Demme's earlier film with Neil Young was HEART OF GOLD, a tightly coordinated collaboration with Young providing his own creative insights into the filmmaking process. This time around, the directorial undertaking unfolds with Demme focusing on all aspects of the staging during a tour stop at the Tower Theatre in Upper Darby, PA. Built in 1927, the theater was a vaudeville house one of the area's first movie houses and since the 1970s has been a venue for music concerts. It is known for its natural acoustic properties and used in the past for recording live albums. Neil Young booked many theaters like this on his tour paying homage to the spirits of past performers and theatrical performances that linger among the collection of equipment and items that sometimes have no meaning other than they come out of Neil Young's trunk. It feels like a painting, a still life set up with appropriate lighting, elements making up the scene, an artist ready to capture it all on canvas. And then the music explodes.

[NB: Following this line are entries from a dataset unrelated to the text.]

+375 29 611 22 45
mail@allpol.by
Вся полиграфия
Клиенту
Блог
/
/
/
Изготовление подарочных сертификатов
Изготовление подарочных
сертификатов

As part of the intro, Demme warned the audience that if they don't like Neil Young, electric guitars, a 22-minute electric guitar rendition or very loud rock music, they should leave the theater before the start of the film. And then it begins, rocking hard and loud, later the acoustic guitar is brought in, harmonic sounds as Neil Young communes with the past and the present. His music is an emotional journey through the epic, long distance, hard core blaring electric guitar, then back down into the acoustics all along resonating that satisfying, draining, emotional experience.

NEIL YOUNG'S TRUNK SHOW embodies the musician heart, mind and soul with an astute filmmaker's eye that mixes sight and sound with a combination of cameras, digital and stock footage into a blend- some grainy, hi def, full of lighting and shadow design adding to the performance itself and highlighting rarely-heard selections from Neil Young's proverbial "trunk". Great stuff. Long live rock!